Data Preparation Best Practices
There are a number of data preparation practices that can be helpful in obtaining the best results from a geocoding operation. Some of these are dependent on the range of options a particular geocoding service provides.
- If possible separate complete addresses into individual address elements. Then configure your geocoding request such that it is parsed by the individual address elements. This ensures that there is no ambiguity about what part of an address each value represents.
Example of part of a MapQuest Geocoding Query Parsed by Individual Address Elements
street: ‘1600+Pennsylvania+Ave+NW’, city: ‘Washington’, state: ‘DC’, postalCode: ‘20500’
- Include as many address components as known to ensure the geocoder has as much information to work with as possible. Including Country can help identify if you mean London, United Kingdom or London, Canada.
- If you do send your geocoding request in the form of a complete address, ensure you follow the syntax rules imposed by the geocoder. In general address elements are expected in a particular order, may need to be enclosed in quotes and are usually separated by commas.
- Take advantage of optional geocoding parameters. Many geocoders allow you to restrict your queries to a particular geographic extent by entering a country code or a bounding box defined by maximum and minimum latitudes and longitudes. This can filter out invalid results. Another common option is specifying language; this flags whether place names are using English or localized spellings, and may distinguish whether Latin or other alphabets are being used.
Limits of Geocoding
Address geocoding is a relatively easy way to acquire geographic co-ordinates and ultimately map locations that can be associated with an address. It does have limitations, including:
- You can’t map anything that doesn’t have an address. At best you can associate it with a high level geographic area, such as a state or country.

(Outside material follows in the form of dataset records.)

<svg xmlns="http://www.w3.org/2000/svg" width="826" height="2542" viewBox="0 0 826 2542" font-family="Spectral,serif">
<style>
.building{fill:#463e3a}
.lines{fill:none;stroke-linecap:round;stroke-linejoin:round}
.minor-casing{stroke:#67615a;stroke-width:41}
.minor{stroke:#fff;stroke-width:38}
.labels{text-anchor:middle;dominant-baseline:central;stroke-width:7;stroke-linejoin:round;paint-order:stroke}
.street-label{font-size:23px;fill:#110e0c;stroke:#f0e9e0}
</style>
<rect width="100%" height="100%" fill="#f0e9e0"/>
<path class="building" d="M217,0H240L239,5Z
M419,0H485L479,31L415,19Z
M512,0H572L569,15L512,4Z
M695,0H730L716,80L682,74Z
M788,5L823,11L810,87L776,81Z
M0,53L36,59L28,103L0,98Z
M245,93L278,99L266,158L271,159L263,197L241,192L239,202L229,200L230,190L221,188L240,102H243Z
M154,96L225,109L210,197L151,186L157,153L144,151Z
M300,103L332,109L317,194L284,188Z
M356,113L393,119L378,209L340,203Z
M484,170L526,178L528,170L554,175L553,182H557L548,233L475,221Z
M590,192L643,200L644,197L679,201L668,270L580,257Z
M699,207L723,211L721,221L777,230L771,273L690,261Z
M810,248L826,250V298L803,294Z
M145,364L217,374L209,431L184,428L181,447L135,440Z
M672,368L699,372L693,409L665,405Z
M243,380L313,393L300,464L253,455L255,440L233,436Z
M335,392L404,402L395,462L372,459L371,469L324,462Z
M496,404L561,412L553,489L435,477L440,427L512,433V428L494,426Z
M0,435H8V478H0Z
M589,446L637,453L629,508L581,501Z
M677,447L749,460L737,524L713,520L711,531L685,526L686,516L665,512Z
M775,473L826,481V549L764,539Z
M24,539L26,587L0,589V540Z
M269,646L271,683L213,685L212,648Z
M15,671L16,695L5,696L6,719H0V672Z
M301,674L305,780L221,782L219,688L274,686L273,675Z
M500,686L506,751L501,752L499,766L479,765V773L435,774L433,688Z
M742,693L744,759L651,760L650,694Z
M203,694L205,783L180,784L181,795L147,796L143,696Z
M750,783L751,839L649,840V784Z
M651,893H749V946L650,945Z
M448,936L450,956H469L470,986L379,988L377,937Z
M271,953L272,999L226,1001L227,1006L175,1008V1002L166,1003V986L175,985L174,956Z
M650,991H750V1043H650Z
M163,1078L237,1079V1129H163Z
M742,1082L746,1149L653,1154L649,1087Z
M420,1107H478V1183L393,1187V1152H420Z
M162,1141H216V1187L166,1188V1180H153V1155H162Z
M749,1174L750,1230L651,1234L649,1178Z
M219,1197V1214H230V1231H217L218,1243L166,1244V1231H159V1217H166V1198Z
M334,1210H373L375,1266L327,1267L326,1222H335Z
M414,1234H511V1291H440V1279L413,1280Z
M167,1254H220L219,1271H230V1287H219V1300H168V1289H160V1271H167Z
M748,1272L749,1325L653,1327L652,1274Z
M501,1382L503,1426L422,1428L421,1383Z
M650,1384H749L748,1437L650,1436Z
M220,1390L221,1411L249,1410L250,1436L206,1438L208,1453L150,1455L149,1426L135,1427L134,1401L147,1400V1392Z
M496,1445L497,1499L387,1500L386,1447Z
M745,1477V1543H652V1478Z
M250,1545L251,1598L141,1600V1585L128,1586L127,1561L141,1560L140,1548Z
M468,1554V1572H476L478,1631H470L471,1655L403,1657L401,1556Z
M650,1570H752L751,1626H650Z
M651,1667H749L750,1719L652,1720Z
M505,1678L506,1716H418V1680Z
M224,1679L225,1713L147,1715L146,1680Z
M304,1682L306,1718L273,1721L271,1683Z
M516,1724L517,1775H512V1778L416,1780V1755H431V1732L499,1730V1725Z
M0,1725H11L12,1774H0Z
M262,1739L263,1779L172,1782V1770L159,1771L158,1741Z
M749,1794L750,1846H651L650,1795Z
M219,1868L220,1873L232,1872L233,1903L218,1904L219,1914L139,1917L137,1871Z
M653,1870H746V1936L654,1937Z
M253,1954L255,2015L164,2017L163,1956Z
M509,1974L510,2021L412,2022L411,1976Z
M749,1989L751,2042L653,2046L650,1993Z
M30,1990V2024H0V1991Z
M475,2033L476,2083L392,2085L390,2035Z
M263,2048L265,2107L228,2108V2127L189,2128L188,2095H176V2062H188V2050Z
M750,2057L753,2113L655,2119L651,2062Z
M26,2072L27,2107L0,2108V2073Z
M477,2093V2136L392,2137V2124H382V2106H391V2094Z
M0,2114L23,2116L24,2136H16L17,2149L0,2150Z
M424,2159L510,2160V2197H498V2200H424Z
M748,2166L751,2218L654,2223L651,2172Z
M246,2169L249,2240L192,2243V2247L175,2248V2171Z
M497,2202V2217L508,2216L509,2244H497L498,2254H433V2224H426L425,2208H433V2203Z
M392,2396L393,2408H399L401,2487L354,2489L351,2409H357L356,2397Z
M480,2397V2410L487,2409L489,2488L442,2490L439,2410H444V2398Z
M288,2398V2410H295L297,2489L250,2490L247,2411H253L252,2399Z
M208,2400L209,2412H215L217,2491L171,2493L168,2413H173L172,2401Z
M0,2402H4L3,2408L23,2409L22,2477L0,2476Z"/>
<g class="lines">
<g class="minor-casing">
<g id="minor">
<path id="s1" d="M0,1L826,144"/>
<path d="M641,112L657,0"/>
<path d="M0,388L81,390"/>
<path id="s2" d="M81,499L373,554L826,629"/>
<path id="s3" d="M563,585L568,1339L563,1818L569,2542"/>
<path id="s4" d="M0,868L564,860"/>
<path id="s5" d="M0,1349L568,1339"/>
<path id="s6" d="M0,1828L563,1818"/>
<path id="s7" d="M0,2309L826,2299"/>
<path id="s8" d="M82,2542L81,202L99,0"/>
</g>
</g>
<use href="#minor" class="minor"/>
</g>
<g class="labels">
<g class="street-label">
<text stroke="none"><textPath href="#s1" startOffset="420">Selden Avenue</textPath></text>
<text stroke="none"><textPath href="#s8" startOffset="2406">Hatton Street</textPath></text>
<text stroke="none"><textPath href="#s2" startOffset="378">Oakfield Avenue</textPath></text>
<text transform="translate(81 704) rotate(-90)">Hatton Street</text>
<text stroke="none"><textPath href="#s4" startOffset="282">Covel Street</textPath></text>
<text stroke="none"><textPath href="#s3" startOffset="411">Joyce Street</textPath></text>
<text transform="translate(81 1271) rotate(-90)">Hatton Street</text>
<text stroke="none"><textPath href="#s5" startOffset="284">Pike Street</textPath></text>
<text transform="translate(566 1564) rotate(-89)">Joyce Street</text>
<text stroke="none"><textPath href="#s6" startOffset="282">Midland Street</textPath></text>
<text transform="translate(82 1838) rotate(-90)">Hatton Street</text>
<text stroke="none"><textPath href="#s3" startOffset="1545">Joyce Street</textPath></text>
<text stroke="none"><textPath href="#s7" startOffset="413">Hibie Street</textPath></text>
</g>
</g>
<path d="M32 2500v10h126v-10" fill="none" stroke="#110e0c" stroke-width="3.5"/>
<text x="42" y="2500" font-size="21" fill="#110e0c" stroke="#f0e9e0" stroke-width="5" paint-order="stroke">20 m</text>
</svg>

- You are limited to representing a real world location as a single point on a map. If you need to map the actual area occupied by an object (e.g. the boundaries of a property or the footprint of a building) then a single pair of co-ordinates is insufficient.
- The geocoding service provider must have the address in their database. Thus newly developed areas may not be recognized yet. Similarly if streets are renamed or residences are renumbered there may be a discrepancy in the results that are returned or an outright error.

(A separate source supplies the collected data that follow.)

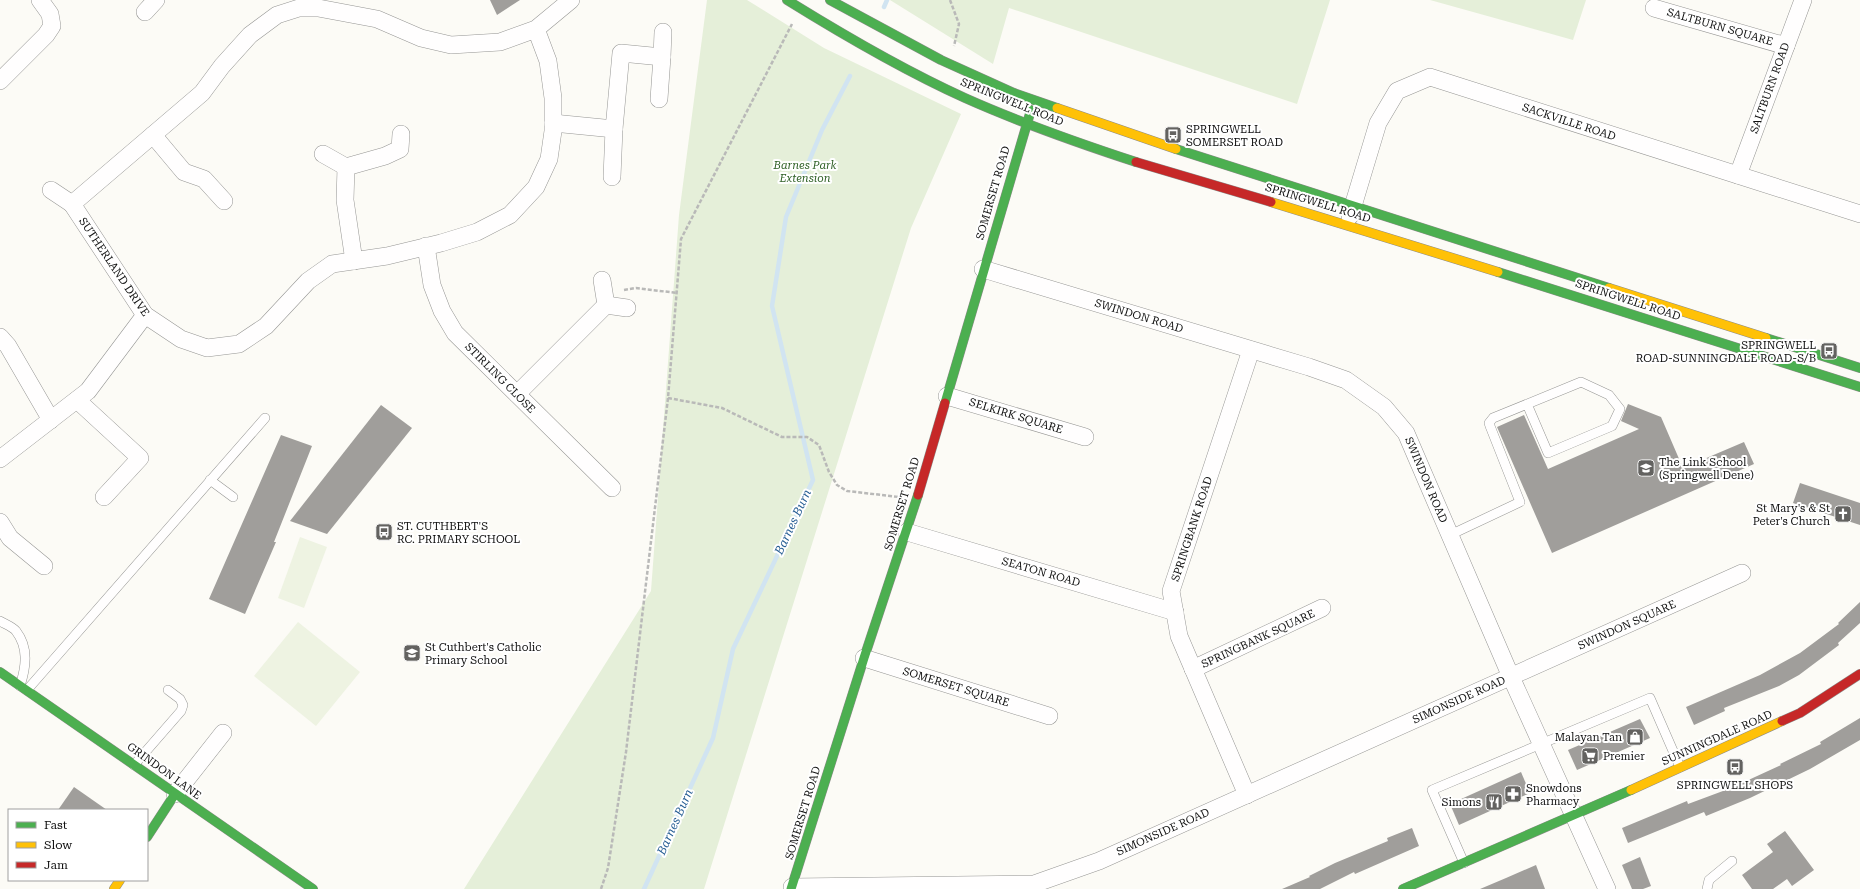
<svg xmlns="http://www.w3.org/2000/svg" width="1860" height="889" font-family="'Roboto Serif',serif">
<rect width="100%" height="100%" fill="#fcfbf6"/>
<g fill="#e5efd9">
<path d="M707,0H747L824,48L961,114L911,228L704,889H464L651,591L679,215Z"/>
<path d="M890,0H1330L1297,104L1009,8L993,64Z"/>
<path d="M1430,0H1586L1573,40Z"/>
</g>
<g fill="#eef3e2">
<path d="M300,537L327,547L304,608L278,598Z"/>
<path d="M298,622L360,672L316,726L254,676Z"/>
</g>
<g fill="none" stroke-linecap="round" stroke-linejoin="round">
<g stroke="#d1e4f1" stroke-width="4.5">
<path d="M884,7L887,0"/>
<path d="M644,889L713,738L733,649L813,480L772,306L786,217L822,130L850,76"/>
</g>
</g>
<g fill="#a09e9b">
<path d="M490,0H520L497,15Z"/>
<path d="M1628,404L1661,417L1683,468L1744,442L1754,464L1552,553L1497,427L1524,415L1548,469L1639,429L1621,421Z"/>
<path d="M381,405L412,428L327,534L290,521Z"/>
<path d="M281,435L312,446L274,542H276L245,614L209,599Z"/>
<path d="M1800,483L1860,503V525L1793,503Z"/>
<path d="M1860,602V623L1838,643L1839,645L1799,675L1779,686L1724,708L1725,711L1694,725L1686,707L1760,675L1800,653L1839,624L1838,623Z"/>
<path d="M1860,718V740L1810,769L1750,798L1706,816L1704,812L1628,843L1622,828L1687,801L1688,804L1731,788L1781,765L1780,764L1821,744L1820,742Z"/>
<path d="M1640,719L1650,738L1577,770L1568,750Z"/>
<path d="M1521,772L1530,793L1459,825L1450,804Z"/>
<path d="M74,787L107,810H58Z"/>
<path d="M1412,828L1419,846L1355,874L1354,872L1320,889H1282L1310,877L1309,876L1335,863L1388,841L1387,838Z"/>
<path d="M1785,831L1814,870L1792,886L1787,879L1773,889H1752L1742,875L1773,852L1767,844Z"/>
<path d="M1640,857L1651,886L1643,889H1632L1622,865Z"/>
<path d="M1536,865L1545,889H1480L1506,878Z"/>
</g>
<g fill="none" stroke-linecap="round" stroke-linejoin="round">
<defs>
<g id="lane">
<path d="M210,480L233,497"/>
<path d="M1450,535L1520,502L1490,426L1489,423L1493,418L1581,382L1609,395L1620,409L1612,426L1548,453L1527,404"/>
<path d="M0,621C5,624 13,627 16,631C29,648 26,667 20,686"/>
<path d="M27,690L265,418"/>
<path d="M134,765L181,711L183,705L180,699L168,690"/>
<path d="M1464,863L1432,790L1650,698L1680,767"/>
<path d="M1707,889L1709,880L1732,861"/>
</g>
<g id="street">
<path d="M1654,8L1786,46"/>
<path d="M145,12L156,0"/>
<path d="M536,29L548,61L553,98V131L549,159L536,187L510,215L477,232L441,243L387,256L332,264L308,281L266,326L239,344L207,348L181,339L145,315L72,204L202,93L222,66L250,35L277,15L299,8H318L377,19L421,38L451,45L500,42L536,29L571,0"/>
<path d="M662,57L663,32"/>
<path d="M0,81L46,35L52,26L50,14L40,0"/>
<path d="M553,123L614,129L612,177"/>
<path d="M614,129L621,53L662,57L659,99"/>
<path d="M153,135L184,172L204,179L224,201"/>
<path d="M323,154L346,167"/>
<path d="M1738,175L1803,0"/>
<path d="M51,190L72,204"/>
<path d="M1350,216L1378,123L1397,91L1430,77L1860,214"/>
<path d="M426,246L432,285L442,311L455,333L612,488"/>
<path d="M354,261L345,200L346,167L385,156L400,149L401,134"/>
<path d="M983,269L1309,367L1346,380L1384,407L1406,433L1511,677L1607,889"/>
<path d="M602,280L606,305"/>
<path d="M0,337L8,346L51,420"/>
<path d="M517,394L606,305L627,308"/>
<path d="M947,396L1085,437"/>
<path d="M77,400L140,458L104,497"/>
<path d="M0,459L88,391L145,315"/>
<path d="M0,522L10,538L44,566"/>
<path d="M907,532L1175,612"/>
<path d="M864,658L1049,716"/>
<path d="M1193,669L1322,608"/>
<path d="M175,794L223,733"/>
<path d="M1247,795L1179,636L1171,591L1251,350"/>
<path d="M792,887L1034,884L1099,861L1742,573"/>
</g>
<g id="fast">
<path d="M787,0C845,36 903,70 965,98C1021,123 1078,143 1136,162"/>
<path d="M830,0L941,60L1014,93L1057,108"/>
<path d="M1176,149L1609,288"/>
<path d="M1498,272L1860,387"/>
<path d="M1766,338L1860,368"/>
<path d="M945,403L1031,110"/>
<path d="M0,672L313,889"/>
<path d="M147,837L175,794"/>
<path d="M791,889L864,658L918,495"/>
<path d="M1403,889L1631,790"/>
</g>
<g id="slow">
<path d="M1057,108L1176,149"/>
<path d="M1271,202L1498,272"/>
<path d="M1609,288L1766,338"/>
<path d="M1631,790L1782,721"/>
<path d="M114,889L120,880"/>
</g>
<g id="jam">
<path d="M1136,162L1271,202"/>
<path d="M918,495L945,403"/>
<path d="M1782,721L1800,713L1860,674"/>
</g>
</defs>
<use href="#lane" stroke="#969694" stroke-width="10"/>
<use href="#street" stroke="#969694" stroke-width="18"/>
<use href="#fast" stroke="#8d8c8a" stroke-width="10"/>
<use href="#slow" stroke="#8d8c8a" stroke-width="10"/>
<use href="#jam" stroke="#8d8c8a" stroke-width="10"/>
<g stroke="#b9b9b8" stroke-width="2.5" stroke-dasharray="4 2" stroke-linecap="butt">
<path d="M950,0L959,24L954,46"/>
<path d="M624,290L636,288L677,293"/>
<path d="M668,398L722,408L782,437H807L819,445L829,472L837,485L847,491L899,497"/>
<path d="M601,889L608,868L626,752L668,398L681,239L792,24"/>
</g>
<use href="#lane" stroke="#fffefe" stroke-width="9"/>
<use href="#street" stroke="#fffefe" stroke-width="17"/>
<use href="#fast" stroke="#4caf50" stroke-width="9"/>
<use href="#slow" stroke="#ffc107" stroke-width="9"/>
<use href="#jam" stroke="#c62828" stroke-width="9"/>
</g>
<defs>
<symbol id="bus-square" viewBox="-11 -11 22 22"><rect x="-9" y="-9" width="18" height="18" rx="4" fill="#636260" stroke="#fff"/><path d="M-5-6H5V4H4V6H2V4H-2V6H-4V4H-5ZM-3.5-4V0h7V-4ZM-3.5 1.2v1.5H-2V1.2ZM2 1.2v1.5H3.5V1.2Z" fill="#fff"/></symbol>
<symbol id="school-square" viewBox="-11 -11 22 22"><rect x="-9" y="-9" width="18" height="18" rx="4" fill="#636260" stroke="#fff"/><path d="M0-5L7-2L0 1L-7-2ZM-4 1L0 2.5L4 1V4Q0 6-4 4Z" fill="#fff"/></symbol>
<symbol id="church-square" viewBox="-11 -11 22 22"><rect x="-9" y="-9" width="18" height="18" rx="4" fill="#636260" stroke="#fff"/><path d="M-1.2-6h2.4v3.5h3.3v2.4h-3.3V6h-2.4V-.1h-3.3v-2.4h3.3Z" fill="#fff"/></symbol>
<symbol id="shop-square" viewBox="-11 -11 22 22"><rect x="-9" y="-9" width="18" height="18" rx="4" fill="#636260" stroke="#fff"/><path d="M-5-2.5h2.3a2.7 3.5 0 0 1 5.4 0H5L5.5 6h-11ZM-1.5-2.5h3a1.5 2.3 0 0 0-3 0Z" fill="#fff"/></symbol>
<symbol id="supermarket-square" viewBox="-11 -11 22 22"><rect x="-9" y="-9" width="18" height="18" rx="4" fill="#636260" stroke="#fff"/><path d="M-6-5.5h2.5l.6 2H6L4.5 2H-2.5L-4.4-4H-6ZM-1.5 3.2a1.3 1.3 0 1 0 .1 0ZM3 3.2a1.3 1.3 0 1 0 .1 0Z" fill="#fff"/></symbol>
<symbol id="pharmacy-square" viewBox="-11 -11 22 22"><rect x="-9" y="-9" width="18" height="18" rx="4" fill="#636260" stroke="#fff"/><path d="M-2-6h4v4h4v4h-4v4h-4v-4h-4v-4h4Z" fill="#fff"/></symbol>
<symbol id="restaurant-square" viewBox="-11 -11 22 22"><rect x="-9" y="-9" width="18" height="18" rx="4" fill="#636260" stroke="#fff"/><path d="M-5-6h1v4h1v-4h1v4h1v-4h1v5L-1.5 .5V6h-2V.5L-5-1ZM5-6V6H3V1.5H1.5Q1.5-4 5-6Z" fill="#fff"/></symbol>
</defs>
<g fill-rule="evenodd">
<use href="#bus-square" x="1163" y="125" width="20" height="20"/>
<use href="#bus-square" x="1819" y="341" width="20" height="20"/>
<use href="#school-square" x="1636" y="458" width="20" height="20"/>
<use href="#church-square" x="1833" y="504" width="20" height="20"/>
<use href="#bus-square" x="374" y="522" width="20" height="20"/>
<use href="#school-square" x="402" y="643" width="20" height="20"/>
<use href="#shop-square" x="1625" y="727" width="20" height="20"/>
<use href="#supermarket-square" x="1580" y="746" width="20" height="20"/>
<use href="#bus-square" x="1725" y="757" width="20" height="20"/>
<use href="#pharmacy-square" x="1503" y="784" width="20" height="20"/>
<use href="#restaurant-square" x="1484" y="792" width="20" height="20"/>
</g>
<g text-anchor="middle" dominant-baseline="central" stroke-width="4" stroke-linejoin="round" paint-order="stroke">
<g font-size="11" fill="#101010" stroke="#fff">
<text transform="translate(1720 27) rotate(16)">SALTBURN SQUARE</text>
<text transform="translate(1770 88) rotate(-70)">SALTBURN ROAD</text>
<text transform="translate(1012 102) rotate(22)">SPRINGWELL ROAD</text>
<text transform="translate(1569 122) rotate(18)">SACKVILLE ROAD</text>
<text transform="translate(993 193) rotate(-74)">SOMERSET ROAD</text>
<text transform="translate(1318 203) rotate(17)">SPRINGWELL ROAD</text>
<text transform="translate(114 267) rotate(56)">SUTHERLAND DRIVE</text>
<text transform="translate(1628 300) rotate(18)">SPRINGWELL ROAD</text>
<text transform="translate(1139 316) rotate(17)">SWINDON ROAD</text>
<text transform="translate(500 378) rotate(45)">STIRLING CLOSE</text>
<text transform="translate(1016 416) rotate(17)">SELKIRK SQUARE</text>
<text transform="translate(1426 480) rotate(67)">SWINDON ROAD</text>
<text transform="translate(902 504) rotate(-73)">SOMERSET ROAD</text>
<text transform="translate(1192 529) rotate(-72)">SPRINGBANK ROAD</text>
<text transform="translate(1041 572) rotate(16)">SEATON ROAD</text>
<text transform="translate(1627 625) rotate(-24)">SWINDON SQUARE</text>
<text transform="translate(1258 639) rotate(-25)">SPRINGBANK SQUARE</text>
<text transform="translate(956 687) rotate(17)">SOMERSET SQUARE</text>
<text transform="translate(1459 700) rotate(-24)">SIMONSIDE ROAD</text>
<text transform="translate(1717 738) rotate(-24)">SUNNINGDALE ROAD</text>
<text transform="translate(164 771) rotate(36)">GRINDON LANE</text>
<text transform="translate(803 813) rotate(-73)">SOMERSET ROAD</text>
<text transform="translate(1163 832) rotate(-24)">SIMONSIDE ROAD</text>
</g>
<g font-size="11" fill="#101010" stroke="#fff" text-anchor="start">
<text x="1186" y="129">SPRINGWELL<tspan x="1186" dy="13">SOMERSET ROAD</tspan></text>
<text x="1816" y="345" text-anchor="end">SPRINGWELL<tspan x="1816" dy="13">ROAD-SUNNINGDALE ROAD-S/B</tspan></text>
<text x="1659" y="462">The Link School<tspan x="1659" dy="13">(Springwell Dene)</tspan></text>
<text x="1830" y="508" text-anchor="end">St Mary's &amp; St<tspan x="1830" dy="13">Peter's Church</tspan></text>
<text x="397" y="526">ST. CUTHBERT'S<tspan x="397" dy="13">RC. PRIMARY SCHOOL</tspan></text>
<text x="425" y="647">St Cuthbert's Catholic<tspan x="425" dy="13">Primary School</tspan></text>
<text x="1622" y="737" text-anchor="end">Malayan Tan</text>
<text x="1603" y="756">Premier</text>
<text x="1735" y="785" text-anchor="middle">SPRINGWELL SHOPS</text>
<text x="1526" y="788">Snowdons<tspan x="1526" dy="13">Pharmacy</tspan></text>
<text x="1481" y="802" text-anchor="end">Simons</text>
</g>
<g font-size="11" font-style="italic" fill="#306127" stroke="#fff">
<text x="805" y="165">Barnes Park<tspan x="805" dy="13">Extension</tspan></text>
</g>
<g font-size="12" font-style="italic" fill="#275e94" stroke="#fff">
<text transform="translate(793 522) rotate(-65)">Barnes Burn</text>
<text transform="translate(675 822) rotate(-66)">Barnes Burn</text>
</g>
</g>
<rect x="8" y="809" width="140" height="72" fill="#ffffff" stroke="#9f9f9f"/>
<rect x="16" y="822" width="20" height="6" fill="#4caf50" stroke="#9f9f9f"/>
<text x="44" y="829" font-size="12" fill="#101010">Fast</text>
<rect x="16" y="842" width="20" height="6" fill="#ffc107" stroke="#9f9f9f"/>
<text x="44" y="849" font-size="12" fill="#101010">Slow</text>
<rect x="16" y="862" width="20" height="6" fill="#c62828" stroke="#9f9f9f"/>
<text x="44" y="869" font-size="12" fill="#101010">Jam</text>
</svg>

- The different address formats across jurisdictions need to be accommodated. Address practices in Europe can be different from North America; other continents even more so. Errors can occur if the geocoding service provider is not properly setup to recognize the differences, or a requestor provides address information in a format not appropriate for the target region.
- Since an address actually resolves to a property, the actual set of co-ordinates returned only approximates where the entrance to the property exists. For residential houses and small businesses this is not an issue since the entrance way is usually obvious once you arrive at the location. But for properties covering a large extent (such as an industrial complex or military base) the actual entrance might be located quite distant from the point co-ordinates provided.